─── Information given
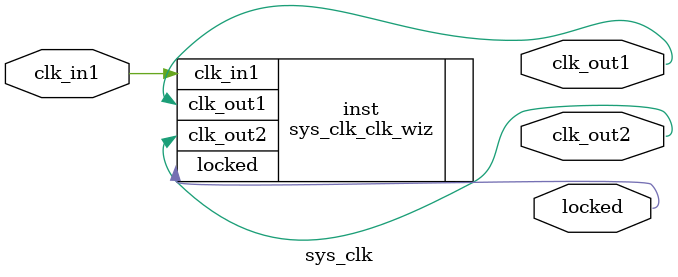
<source format=v>


`timescale 1ps/1ps

(* CORE_GENERATION_INFO = "sys_clk,clk_wiz_v5_4_3_0,{component_name=sys_clk,use_phase_alignment=true,use_min_o_jitter=false,use_max_i_jitter=false,use_dyn_phase_shift=false,use_inclk_switchover=false,use_dyn_reconfig=false,enable_axi=0,feedback_source=FDBK_AUTO,PRIMITIVE=MMCM,num_out_clk=2,clkin1_period=20.000,clkin2_period=10.0,use_power_down=false,use_reset=false,use_locked=true,use_inclk_stopped=false,feedback_type=SINGLE,CLOCK_MGR_TYPE=NA,manual_override=false}" *)

module sys_clk 
 (
  // Clock out ports
  output        clk_out1,
  output        clk_out2,
  // Status and control signals
  output        locked,
 // Clock in ports
  input         clk_in1
 );

  sys_clk_clk_wiz inst
  (
  // Clock out ports  
  .clk_out1(clk_out1),
  .clk_out2(clk_out2),
  // Status and control signals               
  .locked(locked),
 // Clock in ports
  .clk_in1(clk_in1)
  );

endmodule

</source>
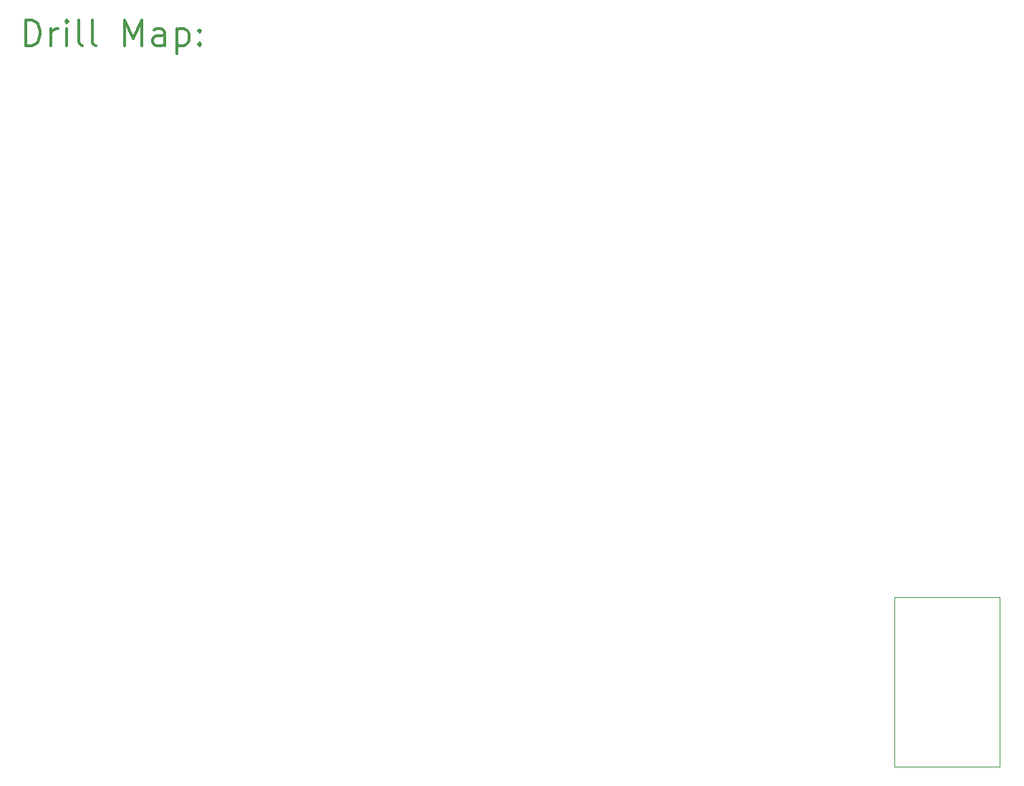
<source format=gbr>
%FSLAX45Y45*%
G04 Gerber Fmt 4.5, Leading zero omitted, Abs format (unit mm)*
G04 Created by KiCad (PCBNEW (5.1.5)-3) date 2020-06-23 05:06:29*
%MOMM*%
%LPD*%
G04 APERTURE LIST*
%TA.AperFunction,Profile*%
%ADD10C,0.120000*%
%TD*%
%ADD11C,0.200000*%
%ADD12C,0.300000*%
G04 APERTURE END LIST*
D10*
X11798300Y-9004300D02*
X11798300Y-6997700D01*
X10553700Y-9004300D02*
X11798300Y-9004300D01*
X10553700Y-6997700D02*
X10553700Y-9004300D01*
X11798300Y-6997700D02*
X10553700Y-6997700D01*
D11*
D12*
X286429Y-465714D02*
X286429Y-165714D01*
X357857Y-165714D01*
X400714Y-180000D01*
X429286Y-208571D01*
X443571Y-237143D01*
X457857Y-294286D01*
X457857Y-337143D01*
X443571Y-394286D01*
X429286Y-422857D01*
X400714Y-451428D01*
X357857Y-465714D01*
X286429Y-465714D01*
X586429Y-465714D02*
X586429Y-265714D01*
X586429Y-322857D02*
X600714Y-294286D01*
X615000Y-280000D01*
X643571Y-265714D01*
X672143Y-265714D01*
X772143Y-465714D02*
X772143Y-265714D01*
X772143Y-165714D02*
X757857Y-180000D01*
X772143Y-194286D01*
X786428Y-180000D01*
X772143Y-165714D01*
X772143Y-194286D01*
X957857Y-465714D02*
X929286Y-451428D01*
X915000Y-422857D01*
X915000Y-165714D01*
X1115000Y-465714D02*
X1086429Y-451428D01*
X1072143Y-422857D01*
X1072143Y-165714D01*
X1457857Y-465714D02*
X1457857Y-165714D01*
X1557857Y-380000D01*
X1657857Y-165714D01*
X1657857Y-465714D01*
X1929286Y-465714D02*
X1929286Y-308571D01*
X1915000Y-280000D01*
X1886428Y-265714D01*
X1829286Y-265714D01*
X1800714Y-280000D01*
X1929286Y-451428D02*
X1900714Y-465714D01*
X1829286Y-465714D01*
X1800714Y-451428D01*
X1786428Y-422857D01*
X1786428Y-394286D01*
X1800714Y-365714D01*
X1829286Y-351428D01*
X1900714Y-351428D01*
X1929286Y-337143D01*
X2072143Y-265714D02*
X2072143Y-565714D01*
X2072143Y-280000D02*
X2100714Y-265714D01*
X2157857Y-265714D01*
X2186429Y-280000D01*
X2200714Y-294286D01*
X2215000Y-322857D01*
X2215000Y-408571D01*
X2200714Y-437143D01*
X2186429Y-451428D01*
X2157857Y-465714D01*
X2100714Y-465714D01*
X2072143Y-451428D01*
X2343571Y-437143D02*
X2357857Y-451428D01*
X2343571Y-465714D01*
X2329286Y-451428D01*
X2343571Y-437143D01*
X2343571Y-465714D01*
X2343571Y-280000D02*
X2357857Y-294286D01*
X2343571Y-308571D01*
X2329286Y-294286D01*
X2343571Y-280000D01*
X2343571Y-308571D01*
M02*

</source>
──────
## What the exercise asks
Find how many lines contain "LIST" in the data. Write that number and nothing else.

## Answer to the problem
2